Fox shares rose almost 3 percent before slipping back to trade up 1.8 percent at $32.29. The stock is trading up more than 10 percent since the June split.
Chief Financial Officer John Nallen said on a conference call Fox was lowering its full year forecast of earnings before interest, taxes, depreciation, and amortization (EBITDA) to mid-to-high single digit percentage growth.
That was down from high single digit to low double digit percentage growth that it previously announced. The company, which owns cable networks such as Fox News and FX, reported results for its fiscal second-quarter to December 31.
Nallen said the film unit underperformed company expectations and ratings for musical TV contests “The X Factor” and “American Idol” were weaker-than-expected.
Evercore analyst Alan Gould said he expected Fox to lower its forecast but maintained that ”Fox is the quickest growing of the entertainment conglomerates.
Fox said its domestic advertising revenue increased 7 percent in the quarter. That beat U.S. cable network rivals Viacom and Time Warner Inc, which each reported slower growth than Fox in the quarter.
The company credited the ad increase to double digit growth at FX networks, its new sports network Fox Sports 1 and its regional sports networks.
Fox has spending heavily on sports, going after Walt Disney Co’s ESPN on a national basis with its Fox Sports 1 channel that launched in August.
Fox said its expenses rose 22 percent to $1.6 billion in the quarter, partly due to some of these sports investments.
On January 24, it took an 80 percent stake in the YES Network, a regional sports channel focused on the New York Yankees baseball team.
Fox recorded $8.16 billion of total revenue in the quarter, a 15 percent increase from the same period a year earlier. Analysts were expecting revenue of $7.89 billion.

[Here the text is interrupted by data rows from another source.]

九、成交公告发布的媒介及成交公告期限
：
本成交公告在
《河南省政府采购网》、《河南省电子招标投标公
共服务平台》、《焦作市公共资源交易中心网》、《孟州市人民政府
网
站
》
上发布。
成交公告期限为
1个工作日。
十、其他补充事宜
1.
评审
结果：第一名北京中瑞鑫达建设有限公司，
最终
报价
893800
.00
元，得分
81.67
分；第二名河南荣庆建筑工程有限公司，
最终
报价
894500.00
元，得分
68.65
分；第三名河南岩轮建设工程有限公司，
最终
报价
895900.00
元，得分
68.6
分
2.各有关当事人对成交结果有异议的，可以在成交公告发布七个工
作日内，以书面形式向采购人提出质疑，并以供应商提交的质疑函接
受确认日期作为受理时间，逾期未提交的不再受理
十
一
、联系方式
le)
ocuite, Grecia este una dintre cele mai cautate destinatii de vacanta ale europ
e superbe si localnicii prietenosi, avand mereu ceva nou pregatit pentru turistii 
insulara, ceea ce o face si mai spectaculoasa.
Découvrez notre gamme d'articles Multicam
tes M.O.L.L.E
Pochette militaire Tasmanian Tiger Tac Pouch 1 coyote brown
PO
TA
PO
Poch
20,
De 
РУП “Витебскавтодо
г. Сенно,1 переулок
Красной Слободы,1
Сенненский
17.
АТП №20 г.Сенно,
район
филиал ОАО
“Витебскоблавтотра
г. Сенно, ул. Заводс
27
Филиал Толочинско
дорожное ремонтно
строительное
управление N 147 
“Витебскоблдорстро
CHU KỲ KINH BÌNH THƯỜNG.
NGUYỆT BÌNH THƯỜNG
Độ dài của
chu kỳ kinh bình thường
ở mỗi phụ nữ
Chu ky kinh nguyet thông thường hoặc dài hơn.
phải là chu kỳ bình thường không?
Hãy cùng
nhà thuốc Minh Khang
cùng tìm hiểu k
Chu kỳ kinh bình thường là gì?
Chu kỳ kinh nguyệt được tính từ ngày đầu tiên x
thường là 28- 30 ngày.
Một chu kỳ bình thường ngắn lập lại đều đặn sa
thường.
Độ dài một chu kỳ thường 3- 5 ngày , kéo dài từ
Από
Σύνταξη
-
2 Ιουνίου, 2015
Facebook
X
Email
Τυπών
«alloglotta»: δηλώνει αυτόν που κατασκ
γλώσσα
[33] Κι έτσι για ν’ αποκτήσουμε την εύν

Net income was $1.2 billion, or 53 cents per share, down from $2.38 billion a year ago, or $1.01 per share.
Excluding items such as BSkyB’s share buyback program, earnings per share were 33 cents, which matched Wall Street estimates, according to Thomson Reuters I/B/E/S.
Fox’s filmed entertainment unit, which includes its movie studio, saw revenue fall 21 percent without the hits it had a year earlier in the quarter such as “Taken 2”.
It also had “higher theatrical release costs” in the quarter for “The Secret Life of Walter Mitty” and “Walking with Dinosaurs”.